O presidente dos EUA, Donald Trump

Trump autoriza CIA a agir secretamente na Venezuela e agrava tensão internacional

Há 5 meses
Atualizado quinta-feira, 16 de outubro de 2025

EUA planejam ações militares e operações da CIA para derrubar Maduro, enquanto Venezuela denuncia violação da Carta da ONU e convoca mobilização militar.

Em mais um capítulo da escalada de tensões entre Estados Unidos e Venezuela, a administração Trump autorizou secretamente a CIA a realizar ações encobertas contra o governo de Nicolás Maduro. A medida, revelada por autoridades americanas ao New York Times, marca uma nova fase na campanha para destituir o líder venezuelano, com possíveis ações letais e ofensivas militares em território venezuelano.

A autorização foi confirmada pelo próprio presidente Donald Trump, que declarou na quarta-feira (15) que os Estados Unidos “certamente estão olhando para a terra agora, porque temos o mar muito bem controlado”. A declaração ocorre após semanas de ataques a embarcações venezuelanas, acusadas de transportar drogas. Até agora, as ofensivas resultaram na morte de 27 pessoas.

Operações secretas e aumento da presença militar americana

A decisão de autorizar a CIA a operar na Venezuela permite à agência conduzir operações letais, inclusive em parceria com ações militares diretas. Embora não se saiba se há missões específicas em andamento, fontes indicam que os militares americanos já elaboram opções para possíveis ataques em solo venezuelano.
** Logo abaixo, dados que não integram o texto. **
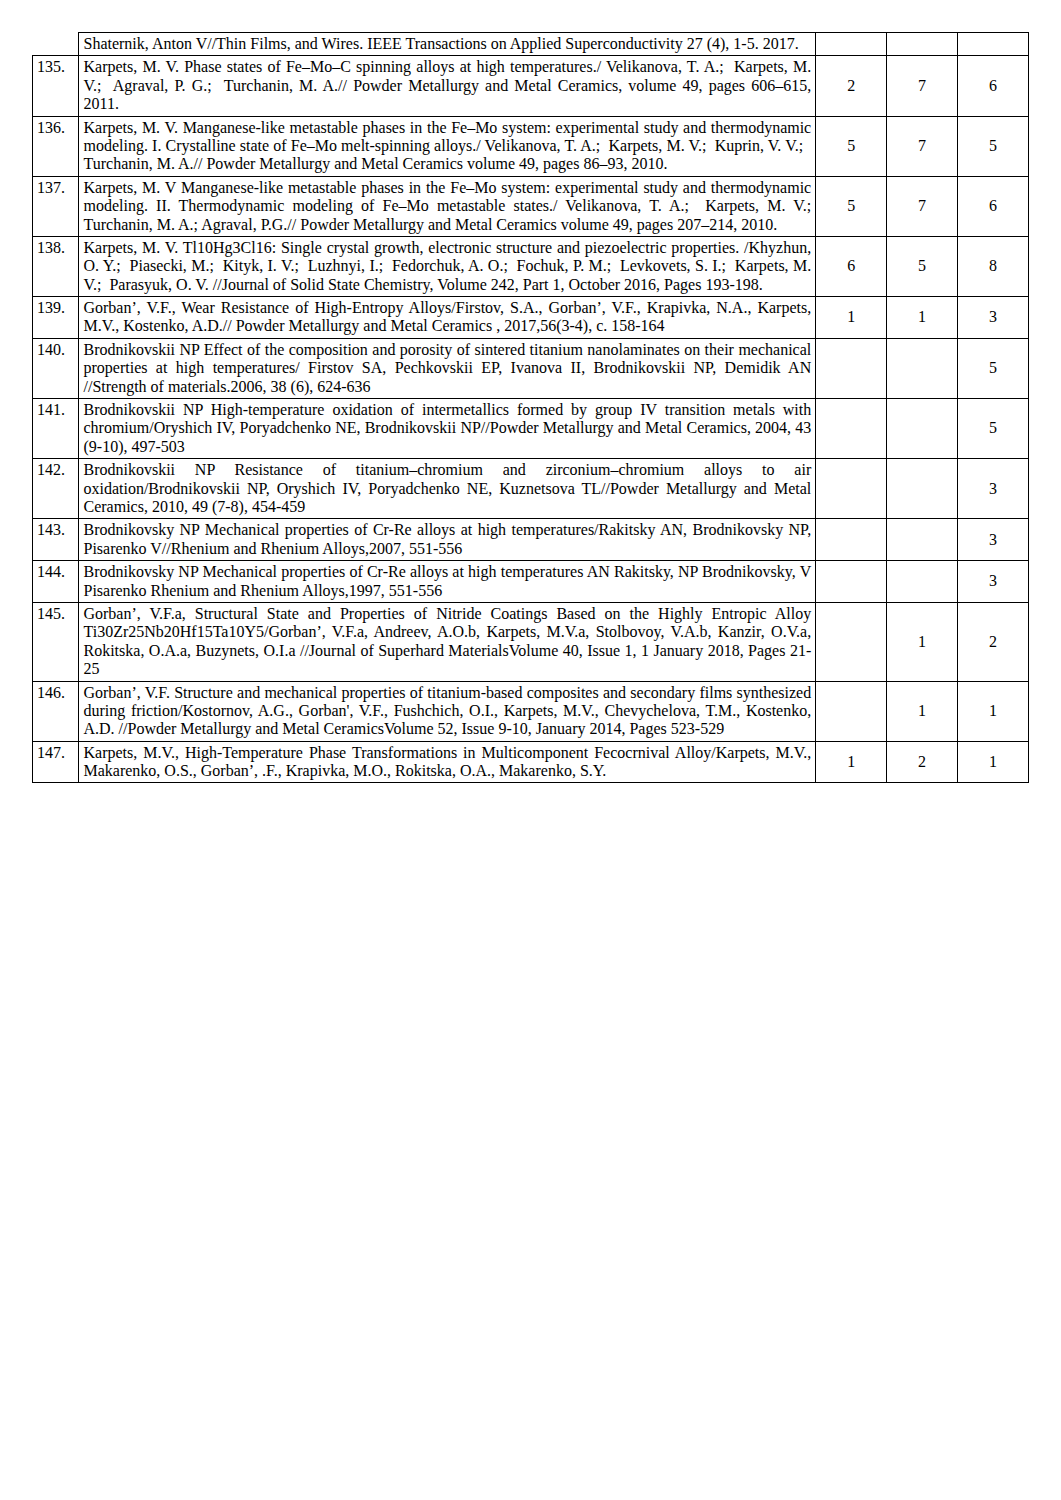| | Shaternik, Anton V//Thin Films, and Wires. IEEE Transactions on Applied Superconductivity 27 (4), 1-5. 2017. | | | |
| 135. | Karpets, M. V. Phase states of Fe–Mo–C spinning alloys at high temperatures./ Velikanova, T. A.; Karpets, M. V.; Agraval, P. G.; Turchanin, M. A.// Powder Metallurgy and Metal Ceramics, volume 49, pages 606–615, 2011. | 2 | 7 | 6 |
| 136. | Karpets, M. V. Manganese-like metastable phases in the Fe–Mo system: experimental study and thermodynamic modeling. I. Crystalline state of Fe–Mo melt-spinning alloys./ Velikanova, T. A.; Karpets, M. V.; Kuprin, V. V.; Turchanin, M. A.// Powder Metallurgy and Metal Ceramics volume 49, pages 86–93, 2010. | 5 | 7 | 5 |
| 137. | Karpets, M. V Manganese-like metastable phases in the Fe–Mo system: experimental study and thermodynamic modeling. II. Thermodynamic modeling of Fe–Mo metastable states./ Velikanova, T. A.; Karpets, M. V.; Turchanin, M. A.; Agraval, P.G.// Powder Metallurgy and Metal Ceramics volume 49, pages 207–214, 2010. | 5 | 7 | 6 |
| 138. | Karpets, M. V. Tl10Hg3Cl16: Single crystal growth, electronic structure and piezoelectric properties. /Khyzhun, O. Y.; Piasecki, M.; Kityk, I. V.; Luzhnyi, I.; Fedorchuk, A. O.; Fochuk, P. M.; Levkovets, S. I.; Karpets, M. V.; Parasyuk, O. V. //Journal of Solid State Chemistry, Volume 242, Part 1, October 2016, Pages 193-198. | 6 | 5 | 8 |
| 139. | Gorban’, V.F., Wear Resistance of High-Entropy Alloys/Firstov, S.A., Gorban’, V.F., Krapivka, N.A., Karpets, M.V., Kostenko, A.D.// Powder Metallurgy and Metal Ceramics , 2017,56(3-4), c. 158-164 | 1 | 1 | 3 |
| 140. | Brodnikovskii NP Effect of the composition and porosity of sintered titanium nanolaminates on their mechanical properties at high temperatures/ Firstov SA, Pechkovskii EP, Ivanova II, Brodnikovskii NP, Demidik AN //Strength of materials.2006, 38 (6), 624-636 | | | 5 |
| 141. | Brodnikovskii NP High-temperature oxidation of intermetallics formed by group IV transition metals with chromium/Oryshich IV, Poryadchenko NE, Brodnikovskii NP//Powder Metallurgy and Metal Ceramics, 2004, 43 (9-10), 497-503 | | | 5 |
| 142. | Brodnikovskii NP Resistance of titanium–chromium and zirconium–chromium alloys to air oxidation/Brodnikovskii NP, Oryshich IV, Poryadchenko NE, Kuznetsova TL//Powder Metallurgy and Metal Ceramics, 2010, 49 (7-8), 454-459 | | | 3 |
| 143. | Brodnikovsky NP Mechanical properties of Cr-Re alloys at high temperatures/Rakitsky AN, Brodnikovsky NP, Pisarenko V//Rhenium and Rhenium Alloys,2007, 551-556 | | | 3 |
| 144. | Brodnikovsky NP Mechanical properties of Cr-Re alloys at high temperatures AN Rakitsky, NP Brodnikovsky, V Pisarenko Rhenium and Rhenium Alloys,1997, 551-556 | | | 3 |
| 145. | Gorban’, V.F.a, Structural State and Properties of Nitride Coatings Based on the Highly Entropic Alloy Ti30Zr25Nb20Hf15Ta10Y5/Gorban’, V.F.a, Andreev, A.O.b, Karpets, M.V.a, Stolbovoy, V.A.b, Kanzir, O.V.a, Rokitska, O.A.a, Buzynets, O.I.a //Journal of Superhard MaterialsVolume 40, Issue 1, 1 January 2018, Pages 21-25 | | 1 | 2 |
| 146. | Gorban’, V.F. Structure and mechanical properties of titanium-based composites and secondary films synthesized during friction/Kostornov, A.G., Gorban', V.F., Fushchich, O.I., Karpets, M.V., Chevychelova, T.M., Kostenko, A.D. //Powder Metallurgy and Metal CeramicsVolume 52, Issue 9-10, January 2014, Pages 523-529 | | 1 | 1 |
| 147. | Karpets, M.V., High-Temperature Phase Transformations in Multicomponent Fecocrnival Alloy/Karpets, M.V., Makarenko, O.S., Gorban’, .F., Krapivka, M.O., Rokitska, O.A., Makarenko, S.Y. | 1 | 2 | 1 |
O aparato militar na região já é significativo: há cerca de 10 mil soldados americanos no Caribe, com a maioria estacionada em Porto Rico. A Marinha dos EUA mantém oito navios de guerra de superfície e um submarino na região.

Trata-se de um movimento coordenado entre a CIA e os militares, sob orientação do diretor da agência, John Ratcliffe, e do secretário de Estado Marco Rubio. Ambos arquitetaram a atual estratégia de pressão sobre Caracas. Ratcliffe prometeu uma CIA “mais agressiva”, menos avessa a riscos e pronta para “fazer coisas que ninguém mais pode fazer”.

Venezuela reage e denuncia “ameaça militar letal”

A resposta do governo Maduro foi imediata. Na quarta-feira (15), o ditador venezuelano ordenou exercícios militares nas maiores favelas do país, incluindo Petare, na região metropolitana de Caracas. A mobilização também ocorre no estado de Miranda, que abriga cerca de 7 milhões de habitantes.

“Vamos ativar toda a força militar de defesa popular, militar e policial”, declarou Maduro em mensagem no Telegram. Ele classificou as ações americanas como “a ameaça militar mais letal e extravagante da história”.

O regime chavista acusa os Estados Unidos de usar o combate ao narcotráfico como desculpa para legitimar uma intervenção militar e tentar se apropriar dos recursos petrolíferos do país. A Venezuela pretende levar o caso ao Conselho de Segurança da ONU, apontando uma grave violação da Carta das Nações Unidas.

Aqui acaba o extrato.